We’re an anxious bunch here. Anxiety runs red through our veins and upon closer inspection of the family trees, it’s apparent, that it has for generations. Some of us walk around with our shoulders near-permanently affixed just beneath our ears because that’s one way anxiety grabs hold and doesn’t let go. We forget to breathe. We struggle for perspective. We think the same irrational thoughts on repeat. It’s like a cage that won’t release you unless you obey the irritable “voice” that tells you to check that lock one more time, or wash your hands again, again, again, again.
The therapist points us back to the Word: Take every thought captive (2 Corinthians 10:5). It’s solid advice, those words are a rescue rock on sand that constantly shifts, leaving us staggering, stumbling, falling down.
But anxiety’s a bully with no mind or care for those who live drug around by her unruly insistence that nothing is ever going to be ok. Don’t let your guard down, she warns. Don’t you dare relax. Faith is a knock-down-drag-out brawl in the heart of an anxious child. Somedays, we all forget to breathe.
When I imagined becoming a parent, I didn’t envision difficult diagnoses or DSM classifications for any of my children. But ideals don’t equal reality, and when something seems different, it’s worth a closer look. Not just because we need to name the thing, but because we need to know how to live with our differences in a world structured for “same”.
“The process of living with a child who creates conflict daily and often affects the family atmosphere is challenging to each person in the family…our family will always be all for one and one for all.” Sally Clarkson
We’ve been living a new normal for nearly 3 years now, learning new ways to extend grace, to help, to pray, to breathe when the air grows thick. Our commitment is to each other. To the building up of our hearts, to steeping ourselves in the Word, because there’s no life-line like grabbing onto the long-stretched arm of the suffering Servant who knows the depths of the anxious waters threatening to drown us all. Together we read, we pray, we fight to love when voices get loud and feet pound the floor.
We learn what makes us tick, what ticks us off and what stirs the churning boil of OCD. We work to make peace however we can–and somedays this is our highest goal. We lean hard into Christ because He knows us intimately, He knows the unruliness that fights to reign in us, the chaos of different that threatens the peace of our home.
God can travel the same worn-out pathways of our brains that fight to re-route our thoughts towards the anxious. The obsessive. The angry.
“I believe there’s a place where we can always find the warmth and peace of knowing there’s a place for us to exist. We can find it in the presence of our Creator, the one who designed us in the first place, who knows even better than we do who we were made to be, and invites us to participate with Him in bringing His kingdom to earth. We can bring to Him all of our flaws and failures and frustrations…In Him we find our truest and most welcoming home.” Nathan Clarkson
Facing anxiety in our family continues to teach us how to parent well. We study each other. We learn how to communicate love and truth in ways that make sense, in the concrete. We fail a hundred times a day, and win nearly as much. Nothing is as refining as parenting those who push all of your buttons at once, and all before 8AM.

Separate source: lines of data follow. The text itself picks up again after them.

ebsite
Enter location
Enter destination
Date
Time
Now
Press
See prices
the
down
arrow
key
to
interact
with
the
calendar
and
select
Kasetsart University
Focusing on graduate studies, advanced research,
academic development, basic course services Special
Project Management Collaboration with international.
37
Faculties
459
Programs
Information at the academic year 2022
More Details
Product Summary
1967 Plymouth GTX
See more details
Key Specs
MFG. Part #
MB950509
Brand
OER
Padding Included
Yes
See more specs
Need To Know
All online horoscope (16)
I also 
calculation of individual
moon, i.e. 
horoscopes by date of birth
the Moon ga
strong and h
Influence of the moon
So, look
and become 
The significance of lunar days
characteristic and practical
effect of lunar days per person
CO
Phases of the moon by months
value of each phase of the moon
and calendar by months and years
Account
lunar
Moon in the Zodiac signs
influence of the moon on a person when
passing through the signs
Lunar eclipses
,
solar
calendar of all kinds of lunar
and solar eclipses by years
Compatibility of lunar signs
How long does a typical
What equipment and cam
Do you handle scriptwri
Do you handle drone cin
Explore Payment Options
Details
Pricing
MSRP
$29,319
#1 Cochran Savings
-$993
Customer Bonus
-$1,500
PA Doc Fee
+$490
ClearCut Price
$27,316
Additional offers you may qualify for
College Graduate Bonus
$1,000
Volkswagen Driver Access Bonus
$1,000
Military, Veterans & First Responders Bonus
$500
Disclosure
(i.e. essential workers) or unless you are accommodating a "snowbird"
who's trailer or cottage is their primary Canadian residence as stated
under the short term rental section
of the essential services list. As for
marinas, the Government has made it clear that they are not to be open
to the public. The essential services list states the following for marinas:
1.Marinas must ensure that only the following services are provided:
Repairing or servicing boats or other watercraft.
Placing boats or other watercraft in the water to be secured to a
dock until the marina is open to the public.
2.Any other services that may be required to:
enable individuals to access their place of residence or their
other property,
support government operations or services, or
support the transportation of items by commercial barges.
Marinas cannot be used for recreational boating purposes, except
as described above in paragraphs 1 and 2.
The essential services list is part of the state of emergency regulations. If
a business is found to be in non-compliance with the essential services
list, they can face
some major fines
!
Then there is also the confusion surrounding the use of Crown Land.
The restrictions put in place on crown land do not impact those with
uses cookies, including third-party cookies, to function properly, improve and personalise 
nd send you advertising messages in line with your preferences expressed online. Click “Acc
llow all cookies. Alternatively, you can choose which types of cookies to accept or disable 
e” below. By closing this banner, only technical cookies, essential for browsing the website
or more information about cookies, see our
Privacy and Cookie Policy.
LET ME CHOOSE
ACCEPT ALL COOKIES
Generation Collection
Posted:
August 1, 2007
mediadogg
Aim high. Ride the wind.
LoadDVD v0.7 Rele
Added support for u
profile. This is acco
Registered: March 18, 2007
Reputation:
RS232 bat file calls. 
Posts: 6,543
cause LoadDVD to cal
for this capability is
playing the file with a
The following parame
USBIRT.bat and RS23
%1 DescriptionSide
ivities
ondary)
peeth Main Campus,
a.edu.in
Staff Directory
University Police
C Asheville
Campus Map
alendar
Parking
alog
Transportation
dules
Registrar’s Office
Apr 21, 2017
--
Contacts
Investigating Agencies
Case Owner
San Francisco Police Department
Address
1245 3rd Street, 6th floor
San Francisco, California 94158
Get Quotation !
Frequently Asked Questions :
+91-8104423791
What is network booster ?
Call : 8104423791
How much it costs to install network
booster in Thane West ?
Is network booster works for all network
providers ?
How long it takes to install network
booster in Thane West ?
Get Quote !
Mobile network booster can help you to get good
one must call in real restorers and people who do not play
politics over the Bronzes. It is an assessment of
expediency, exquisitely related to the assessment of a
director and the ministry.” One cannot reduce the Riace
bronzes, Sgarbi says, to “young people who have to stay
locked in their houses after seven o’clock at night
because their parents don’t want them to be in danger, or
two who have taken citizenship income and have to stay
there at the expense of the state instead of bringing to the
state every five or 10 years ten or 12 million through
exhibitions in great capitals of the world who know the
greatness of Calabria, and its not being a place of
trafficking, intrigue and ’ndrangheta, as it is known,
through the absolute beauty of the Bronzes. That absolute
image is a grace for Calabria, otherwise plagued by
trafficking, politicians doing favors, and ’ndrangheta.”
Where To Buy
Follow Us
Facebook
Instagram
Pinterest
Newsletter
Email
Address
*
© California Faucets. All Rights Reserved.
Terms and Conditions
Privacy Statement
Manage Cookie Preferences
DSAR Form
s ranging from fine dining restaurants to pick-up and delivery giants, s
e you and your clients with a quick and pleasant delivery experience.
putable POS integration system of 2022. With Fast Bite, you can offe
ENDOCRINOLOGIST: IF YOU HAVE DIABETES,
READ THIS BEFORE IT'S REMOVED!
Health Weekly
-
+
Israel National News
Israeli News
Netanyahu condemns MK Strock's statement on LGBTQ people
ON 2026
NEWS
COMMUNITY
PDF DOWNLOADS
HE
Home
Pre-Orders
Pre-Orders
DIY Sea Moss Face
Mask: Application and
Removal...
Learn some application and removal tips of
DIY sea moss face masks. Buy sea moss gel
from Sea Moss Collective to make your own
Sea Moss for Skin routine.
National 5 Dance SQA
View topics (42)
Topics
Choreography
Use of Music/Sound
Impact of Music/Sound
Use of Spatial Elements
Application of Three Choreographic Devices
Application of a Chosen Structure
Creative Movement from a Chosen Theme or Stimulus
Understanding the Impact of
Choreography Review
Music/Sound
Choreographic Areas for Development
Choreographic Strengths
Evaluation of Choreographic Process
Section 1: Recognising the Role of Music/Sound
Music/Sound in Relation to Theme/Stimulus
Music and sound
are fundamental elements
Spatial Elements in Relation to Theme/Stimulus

“It’s humbling to be the parent of a child who brings out all of your weaknesses repetitively.” Sally Clarkson
But God gives us exactly what and who we need. I couldn’t have imagine that this would be the best journey for us. I didn’t. I pictured something else. Something less stressful, less realistic. The images I had drawn for our family before we built it were only flat, one-dimensional outlines. Without the struggle, we wouldn’t get to experience the depths of God’s grace–for us individually, and as a family. Without the anxiety, we might not grasp the imperative reasons for working daily to plant God’s Word in our hearts, as a fertilizer and as amor, something that grows us, and something that protects us when anxiety shouts in our ears.
Parenting different kids is a path straight into the heart of God, who calls us, equips us, restores us, sustains us, forgives us, resurrects us. Anxiety teaches us again and again to cling to the promised “new mercies”not only every morning–but every hour.
Parenting different kids teaches us what it means to surrender.
“Grace became the oxygen of life to me, and breathed in the everyday joy of being fully at home in my life…” Sally Clarkson
With the days of diagnosis behind us (for now), we accept each day for what it is. We learn again and again how to navigate the choppy seas of irrationality, fear, obsessive thoughts and anxiety. We put our oars in the Holy Spirit sea and pray with every paddle. We follow the current, we work with what we’ve been given. We accept the things we cannot change and learn to trust the One who made the world and everything in it.
Despite our imperfections, despite our differences, we are His offspring (Acts 17:28).
Sally Clarkson and Nathan Clarkson have written a tremendous book for those of us whose families may look a a little different than others. If you have a child who lives with anxiety or OCD, I can’t recommend this book enough. Sally offers the wisdom of long-tested parenting and learning, while Nathan shares his perspective as a young man learning to navigate the challenges of living with with these challenges. Different: The Story of an Outside-The-Box Kid And The Mom Who Loved Him is a beautiful, honest resource.